Recorded information START

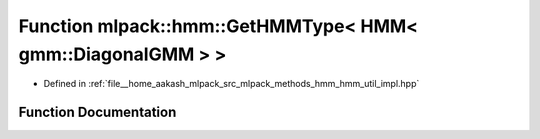 .. _exhale_function_namespacemlpack_1_1hmm_1a646c4c930f77dac5724c4de0d811eccd:

Function mlpack::hmm::GetHMMType< HMM< gmm::DiagonalGMM > >
===========================================================

- Defined in :ref:`file__home_aakash_mlpack_src_mlpack_methods_hmm_hmm_util_impl.hpp`


Function Documentation
----------------------


.. doxygenfunction:: mlpack::hmm::GetHMMType< HMM< gmm::DiagonalGMM > >()
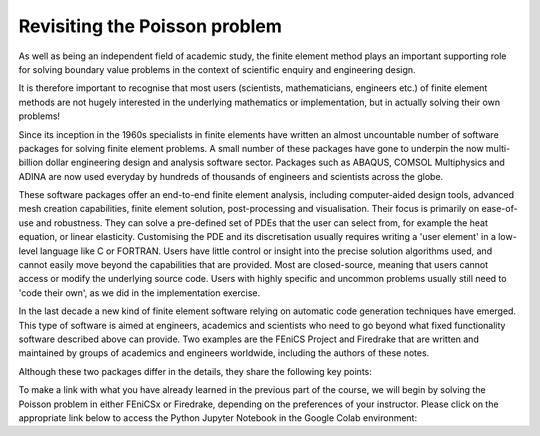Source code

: .. default-role:: math

.. _poisson:

Revisiting the Poisson problem
==============================

As well as being an independent field of academic study, the finite
element method plays an important supporting role for solving boundary value
problems in the context of scientific enquiry and engineering design. 

It is therefore important to recognise that most users (scientists,
mathematicians, engineers etc.) of finite element methods are not hugely
interested in the underlying mathematics or implementation, but in actually
solving their own problems!

Since its inception in the 1960s specialists in finite elements have written an
almost uncountable number of software packages for solving finite element
problems. A small number of these packages have gone to underpin the now
multi-billion dollar engineering design and analysis software sector. Packages
such as ABAQUS, COMSOL Multiphysics and ADINA are now used everyday by hundreds
of thousands of engineers and scientists across the globe. 

These software packages offer an end-to-end finite element analysis, including
computer-aided design tools, advanced mesh creation capabilities, finite
element solution, post-processing and visualisation. Their focus is primarily
on ease-of-use and robustness. They can solve a pre-defined set of PDEs that
the user can select from, for example the heat equation, or linear elasticity.
Customising the PDE and its discretisation usually requires writing a 'user
element' in a low-level language like C or FORTRAN. Users have little control
or insight into the precise solution algorithms used, and cannot easily move
beyond the capabilities that are provided. Most are closed-source, meaning that
users cannot access or modify the underlying source code. Users with highly
specific and uncommon problems usually still need to 'code their own', as we
did in the implementation exercise.

In the last decade a new kind of finite element software relying on automatic
code generation techniques have emerged. This type of software is aimed at
engineers, academics and scientists who need to go beyond what fixed
functionality software described above can provide. Two examples are the FEniCS
Project and Firedrake that are written and maintained by groups of academics
and engineers worldwide, including the authors of these notes.

Although these two packages differ in the details, they share the following key
points:

.. list:
   * That the variational formulation of a finite element problem can be
     written in a high-level programming language that closely resembles
     mathematics as it is on written on the page.
   * That this high-level representation of a finite element problem can be
     automatically translated into highly performant computer code that can run
     on a variety of computer platforms, from laptops to high-performance
     computers.
   * That this way of implementing finite element solvers is not only flexible,
     fast and less error-prone than writing your own from scratch, but can
     actually be quite fun!

To make a link with what you have already learned in the previous part of the
course, we will begin by solving the Poisson problem in either FEniCSx or
Firedrake, depending on the preferences of your instructor. Please click on the
appropriate link below to access the Python Jupyter Notebook in the Google Colab
environment:


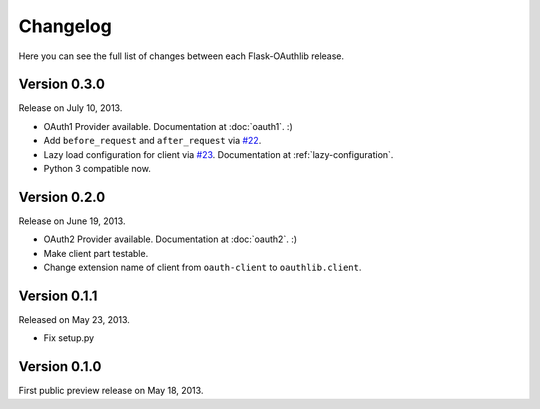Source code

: .. _changelog:

Changelog
=========

Here you can see the full list of changes between each Flask-OAuthlib release.

Version 0.3.0
-------------

Release on July 10, 2013.

- OAuth1 Provider available. Documentation at :doc:`oauth1`. :)
- Add ``before_request`` and ``after_request`` via `#22`_.
- Lazy load configuration for client via `#23`_. Documentation at :ref:`lazy-configuration`.
- Python 3 compatible now.

.. _`#22`: https://github.com/lepture/flask-oauthlib/issues/22
.. _`#23`: https://github.com/lepture/flask-oauthlib/issues/23

Version 0.2.0
-------------

Release on June 19, 2013.

- OAuth2 Provider available. Documentation at :doc:`oauth2`. :)
- Make client part testable.
- Change extension name of client from ``oauth-client`` to ``oauthlib.client``.

Version 0.1.1
-------------

Released on May 23, 2013.

- Fix setup.py

Version 0.1.0
-------------

First public preview release on May 18, 2013.
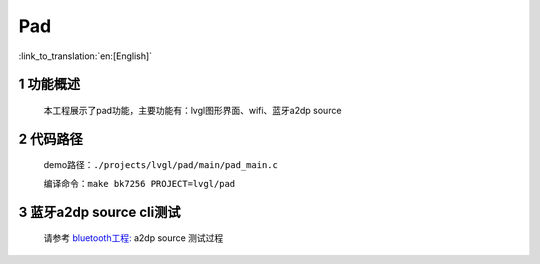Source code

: Pad
========================

:link_to_translation:`en:[English]`

1 功能概述
-------------------------------------
	本工程展示了pad功能，主要功能有：lvgl图形界面、wifi、蓝牙a2dp source

2 代码路径
-------------------------------------
	demo路径：``./projects/lvgl/pad/main/pad_main.c``

	编译命令：``make bk7256 PROJECT=lvgl/pad``


3 蓝牙a2dp source cli测试
-------------------------------------

	请参考 `bluetooth工程: <../../bluetooth/central/index.html>`_ a2dp source 测试过程
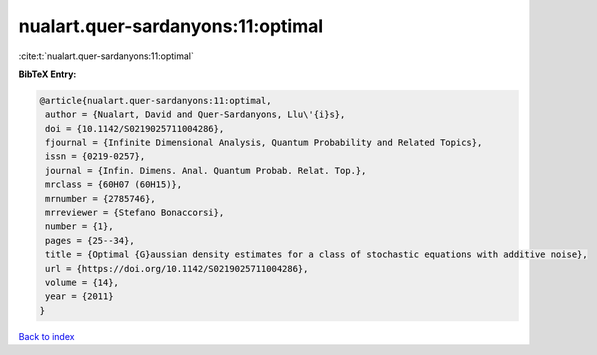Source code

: nualart.quer-sardanyons:11:optimal
==================================

:cite:t:`nualart.quer-sardanyons:11:optimal`

**BibTeX Entry:**

.. code-block:: bibtex

   @article{nualart.quer-sardanyons:11:optimal,
    author = {Nualart, David and Quer-Sardanyons, Llu\'{i}s},
    doi = {10.1142/S0219025711004286},
    fjournal = {Infinite Dimensional Analysis, Quantum Probability and Related Topics},
    issn = {0219-0257},
    journal = {Infin. Dimens. Anal. Quantum Probab. Relat. Top.},
    mrclass = {60H07 (60H15)},
    mrnumber = {2785746},
    mrreviewer = {Stefano Bonaccorsi},
    number = {1},
    pages = {25--34},
    title = {Optimal {G}aussian density estimates for a class of stochastic equations with additive noise},
    url = {https://doi.org/10.1142/S0219025711004286},
    volume = {14},
    year = {2011}
   }

`Back to index <../By-Cite-Keys.rst>`_
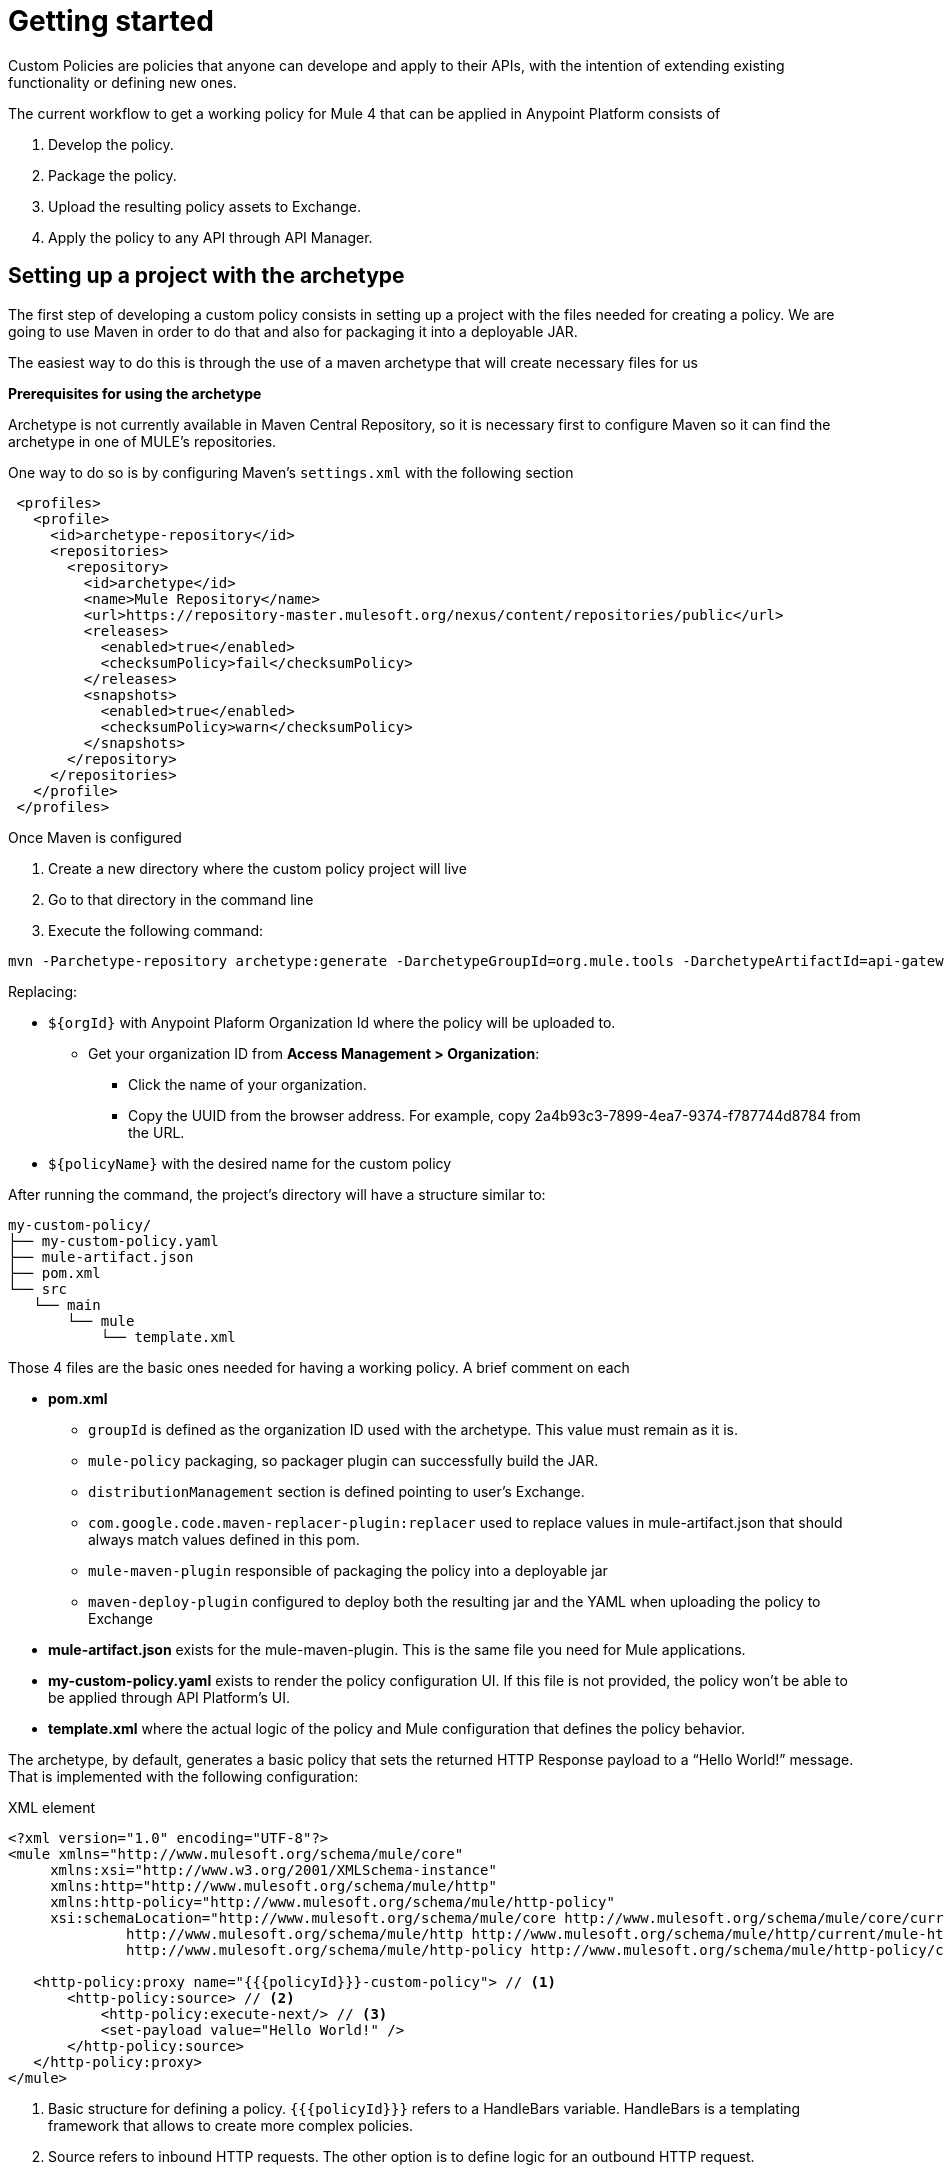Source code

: = Getting started

Custom Policies are policies that anyone can develope and apply to their APIs, with the intention of extending existing
functionality or defining new ones.

The current workflow to get a working policy for Mule 4 that can be applied in Anypoint Platform consists of

. Develop the policy.
. Package the policy.
. Upload the resulting policy assets to Exchange.
. Apply the policy to any API through API Manager.


== Setting up a project with the archetype

The first step of developing a custom policy consists in setting up a project with the files needed for creating a policy.
We are going to use Maven in order to do that and also for packaging it into a deployable JAR.

The easiest way to do this is through the use of a maven archetype that will create necessary files for us

*Prerequisites for using the archetype*

Archetype is not currently available in Maven Central Repository, so it is necessary first to configure Maven so it can find the
archetype in one of MULE's repositories.

One way to do so is by configuring Maven's `settings.xml` with the following section

[source,xml,linenums]
----
 <profiles>
   <profile>
     <id>archetype-repository</id>
     <repositories>
       <repository>
         <id>archetype</id>
         <name>Mule Repository</name>
         <url>https://repository-master.mulesoft.org/nexus/content/repositories/public</url>
         <releases>
           <enabled>true</enabled>
           <checksumPolicy>fail</checksumPolicy>
         </releases>
         <snapshots>
           <enabled>true</enabled>
           <checksumPolicy>warn</checksumPolicy>
         </snapshots>
       </repository>
     </repositories>
   </profile>
 </profiles>
----

Once Maven is configured

. Create a new directory where the custom policy project will live
. Go to that directory in the command line
. Execute the following command:

[source,bash,linenums]
----
mvn -Parchetype-repository archetype:generate -DarchetypeGroupId=org.mule.tools -DarchetypeArtifactId=api-gateway-custom-policy-archetype -DarchetypeVersion=1.0.0 -DgroupId=${orgId} -DartifactId=${policyName} -Dversion=1.0.0-SNAPSHOT
----

Replacing:

* `${orgId}` with Anypoint Plaform Organization Id where the policy will be uploaded to.
** Get your organization ID from *Access Management > Organization*:
*** Click the name of your organization.
*** Copy the UUID from the browser address. For example, copy 2a4b93c3-7899-4ea7-9374-f787744d8784 from the URL.

* `${policyName}` with the desired name for the custom policy

After running the command, the project’s directory will have a structure similar to:

----
my-custom-policy/
├── my-custom-policy.yaml
├── mule-artifact.json
├── pom.xml
└── src
   └── main
       └── mule
           └── template.xml
----

Those 4 files are the basic ones needed for having a working policy. A brief comment on each

* *pom.xml*
** `groupId` is defined as the organization ID used with the archetype. This value must remain as it is.
** `mule-policy` packaging, so packager plugin can successfully build the JAR.
** `distributionManagement` section is defined pointing to user’s Exchange.
** `com.google.code.maven-replacer-plugin:replacer` used to replace values in mule-artifact.json that should always match values defined in this pom.
** `mule-maven-plugin` responsible of packaging the policy into a deployable jar
** `maven-deploy-plugin` configured to deploy both the resulting jar and the YAML when uploading the policy to Exchange

* *mule-artifact.json* exists for the mule-maven-plugin. This is the same file you need for Mule applications.

* *my-custom-policy.yaml* exists to render the policy configuration UI. If this file is not provided, the policy won’t be able to be applied through API Platform’s UI.

* *template.xml* where the actual logic of the policy and Mule configuration that defines the policy behavior.

The archetype, by default, generates a basic policy that sets the returned HTTP Response payload to a “Hello World!” message. That
is implemented with the following configuration:

.XML element
[source,xml,linenums]
----
<?xml version="1.0" encoding="UTF-8"?>
<mule xmlns="http://www.mulesoft.org/schema/mule/core"
     xmlns:xsi="http://www.w3.org/2001/XMLSchema-instance"
     xmlns:http="http://www.mulesoft.org/schema/mule/http"
     xmlns:http-policy="http://www.mulesoft.org/schema/mule/http-policy"
     xsi:schemaLocation="http://www.mulesoft.org/schema/mule/core http://www.mulesoft.org/schema/mule/core/current/mule.xsd
              http://www.mulesoft.org/schema/mule/http http://www.mulesoft.org/schema/mule/http/current/mule-http.xsd
              http://www.mulesoft.org/schema/mule/http-policy http://www.mulesoft.org/schema/mule/http-policy/current/mule-http-policy.xsd">

   <http-policy:proxy name="{{{policyId}}}-custom-policy"> // <1>
       <http-policy:source> // <2>
           <http-policy:execute-next/> // <3>
           <set-payload value="Hello World!" />
       </http-policy:source>
   </http-policy:proxy>
</mule>
----

<1> Basic structure for defining a policy. `{{{policyId}}}` refers to a HandleBars variable. HandleBars is a templating framework
that allows to create more complex policies.
<2> Source refers to inbound HTTP requests. The other option is to define logic for an outbound HTTP request.
<3> Explicit element which indicates that the next policy or flow should be executed. Any element placed before it will be executed
before jumping to the next, and any element place after that will be executed after returning from the next.

Now that the project is set, logic can be updated as necessary with your requirements. Policy engine is very powerful and allows
to do things like modifying HTTP Requests and Responses, Logging, Caching, Throttling and almost any other integration that can be done with Mule.

== See Also
**** link:/api-manager/v/2.x/custom-policy-packaging-policy[Packaging a Custom Policy]
**** link:/api-manager/v/2.x/custom-policy-uploading-to-exchange[Uploading to Exchange]
**** link:/api-manager/v/2.x/custom-policy-4-reference[Reviewing Custom Policy General Reference]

Recorded information END

Which lines above include "plugin"? Show each of them by copying it.

> Solved problem:
** `mule-policy` packaging, so packager plugin can successfully build the JAR.
** `com.google.code.maven-replacer-plugin:replacer` used to replace values in mule-artifact.json that should always match values defined in this pom.
** `mule-maven-plugin` responsible of packaging the policy into a deployable jar
** `maven-deploy-plugin` configured to deploy both the resulting jar and the YAML when uploading the policy to Exchange
* *mule-artifact.json* exists for the mule-maven-plugin. This is the same file you need for Mule applications.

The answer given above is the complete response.